A client has had two episodes of bacterial cystitis in the last 6 months. Which questions should the nurse ask? (Select all that apply.)
a. “How much water do you drink every day?”
b. “Do you take estrogen replacement?”
c. “Does anyone in your family have a history of cystitis?”
d. “Do you have any condition that affects your immune system?”
e. “Are you on steroids or other immune suppressant drugs?”
f. “Do you drink grapefruit juice every day?”

ABDE: Fluid intake, estrogen levels, and immune suppression all can increase the chance of recurrent cystitis. Family history is usually insignificant, and cranberry juice, not grapefruit juice, has been found to increase the acidic pH and reduce the risk for bacterial cystitis.


The nurse is teaching a client about self-catheterization in the home setting. Which instructions are applicable? (Select all that apply.)
a. “Wash your hands before and after self-catheterization.”
b. “Use a large-lumen catheter for each catheterization.”
c. “Use lubricant on the tip of the catheter before insertion.”
d. “Self-catheterize every 12 hours.”
e. “Use sterile gloves for the procedure.”
f. “Maintain a specific schedule for catheterization.”

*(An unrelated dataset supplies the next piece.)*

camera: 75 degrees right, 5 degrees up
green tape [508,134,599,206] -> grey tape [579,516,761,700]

ACF: The key points in self-catheterization include washing hands, using lubricants, and maintaining a regular schedule to avoid distention and retention of urine that leads to bacterial growth. A smaller rather than a larger lumen catheter is preferred. The client needs to catheterize more often than every 12 hours. Self-catheterization in the home is a clean procedure.


Which statements about urge incontinence and stress incontinence are true? (Select all that apply.)
a. Urge incontinence involves a post-voiding residual volume less than 50 mL.
b. Stress incontinence occurs because of weak pelvic floor muscles.
c. Stress incontinence usually occurs in people with dementia.
d. Urge incontinence can be managed by increasing fluid intake.
e. Urge incontinence occurs because of abnormal bladder contractions.

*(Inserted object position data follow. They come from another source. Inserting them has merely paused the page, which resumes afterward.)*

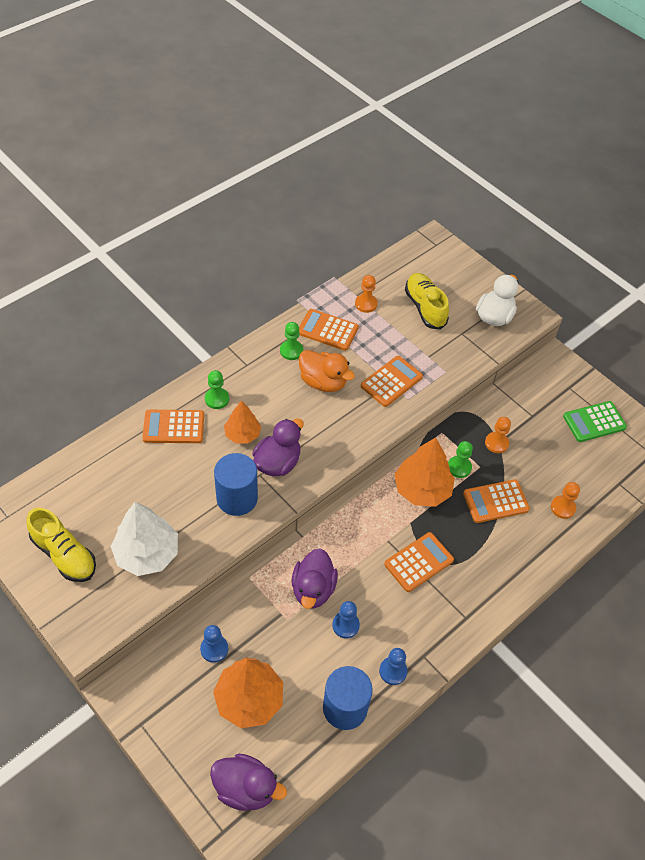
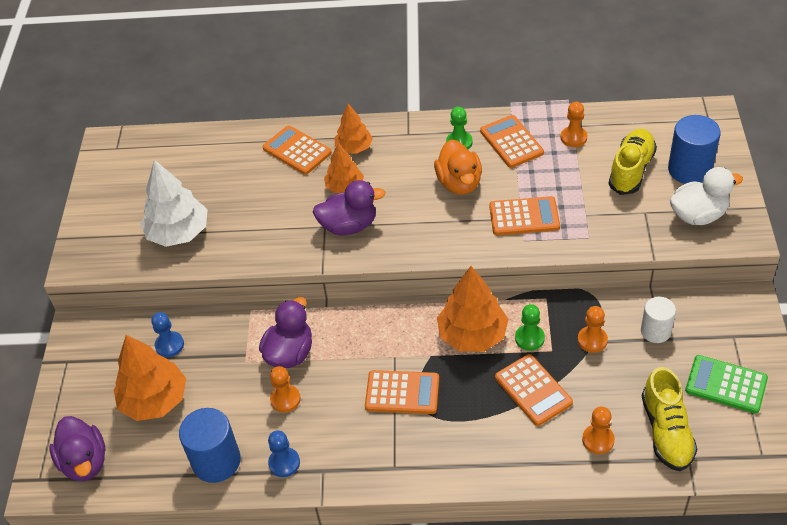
camera: 50 degrees right, 5 degrees down
yellow shoe [27,508,96,582] -> yellow shoe moved to [642,367,697,471]
green pawn [205,370,229,409] -> orange tree [335,103,373,154]
blue cylinder [214,453,258,516] -> blue cylinder moved to [668,115,721,184]
purple duck [291,548,338,609] -> purple duck turned 150 degrees clockwise [259,297,312,368]
blue pawn [332,601,360,639] -> orange pawn [270,366,301,412]
orange calculator [463,479,530,523] -> orange calculator turned 150 degrees counterclockwise [495,354,573,426]
none -> white cylinder [641,297,676,343]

BE: Clients who suffer from stress incontinence have weak pelvic floor muscles or urethral sphincter and cannot tighten their urethra sufficiently to overcome the increased detrusor pressure. Stress incontinence is common after childbirth, when the pelvic muscles are stretched and weakened from pregnancy and delivery. Urge incontinence occurs in people who cannot suppress the contraction signal from the detrusor muscle. Abnormal detrusor contractions may be a result of neurologic abnormalities or may occur with no known abnormality.